The good: now you can ignore the Tyrant's Legion rules and make an awesome, characterful army that has a strong rules set by simply taking both halves of the old one. Purists might harass you, but you've got a shiny, characterful army that is now worth a damn, so you can thumb your nose right back.
Universal chapter rulesInterestingly, there's no limitation on which allies you can field, beyond the regular restrictions from Codex: Space Marines. I was kind of expecting Forge World to punish Astral Claws some more, but it doesn't really matter. Now you can field them along side another of the Maelstrom chapters.
The new Astral Claws chapter traits are frankly really lame. The founding chapters have quite a few strong options for making a characterful Astral Claw force, including
-Ultramarines: Tactical (emphasis on old-school bolter squads, cited possible origin)
-White Scars (some mid-game hit and run and later corsair theme)
-Imperial Fists (siege)
-Dark Angels (emphasis on old school gear, cited possible origin)
...instead, they get Stubborn, no voluntary fall back, and Skilled Rider/Scout. This would be half-decent, except that I've never liked bikes or skimmers, since I find them overpriced and flimsy.

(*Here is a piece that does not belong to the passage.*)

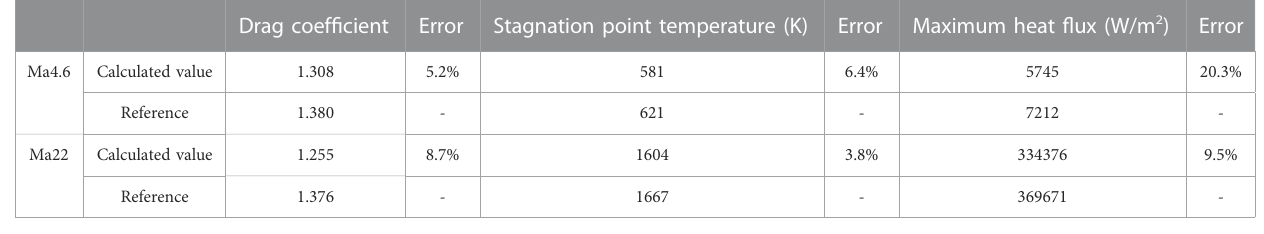
TABLE 3 Flow fi eld analysis veri fi cation results statistics.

I may need to re-think the bike angle, since they've gotten markedly cheaper and more shooty since I last played, so, take that analysis with a bag of salt.
Starting with the man in charge, Lugft Huron himself.
He gained a wound, putting him in line with other chapter masters.
Living Legend got worse, no longer applying to non-AC/TL-... big whoop: I'll take competence over leadership most days of the week. His fire support is in line with the old codex again: Space marines, presumably because the upgraded Orbital Bombardment was too good for two shots.
He gained Angel of Death (to be the first terminator-armored Commissar... again mostly fluffy b/c Tyrant's Legion is basically obsolete)
As with most characters, he gained a Warlord trait that grants Counter-attack to units coming in from reserves. Again, a little confusing, but I think the idea is that it encourages outrider bike squads to enter from reserves and put up a real fight. I think FW is pushing the bike theme too hard, but I'm willing to give them a try.
Finally, his Ghost Razors got their AP2 back(!). This means that he's super-duper good at killing armor again, which was disappointing and weird before. However, that, combined with the edition shift, now puts him ahead of the curve: there are pretty few AP2 weapons that strike at initiative these days, so the option to hit terminators before they hit you, and he's no longer vulnerable to power weapons that strike at initiative. This is a huge shift for no additional cost.
Next, his sidekick and one of my favorite characters that nobody else bothered to notice, Corien Sumatris. He kept his strong statline, cost, well... actually, he's identical except for his boring warlord trait. I expect he'll still be very strong in smallish games.
Armennus Valthex was a pretty big disappointment, what with the Iron Man 2 jumpropes and no pose. Well, he stayed just as boring, with a minor upgrade to Dreads in the form of a warlord trait.
Finally, the red-headed step-child of the Astral Claws command, Carnac Commodus. I really wanted to like this guy, and even came up with a cool model for him, but he's just kinda' worthless, and didn't even get an official entry in the Badab War rules. Well, his new version is just as lame, except he counts as a captain (*cough* with terrible stats, terrible weapons, and relatively high cost *cough*) and gives a melee warlord trait for Tyrant's legion and AC's... still, not very exciting.
Well, that's it for now. I'm slowly painting my blue and grey* marines and will hopefully have some more shinies to show next time.
*hey, wait! Were there colors some sort of American Civil War reference?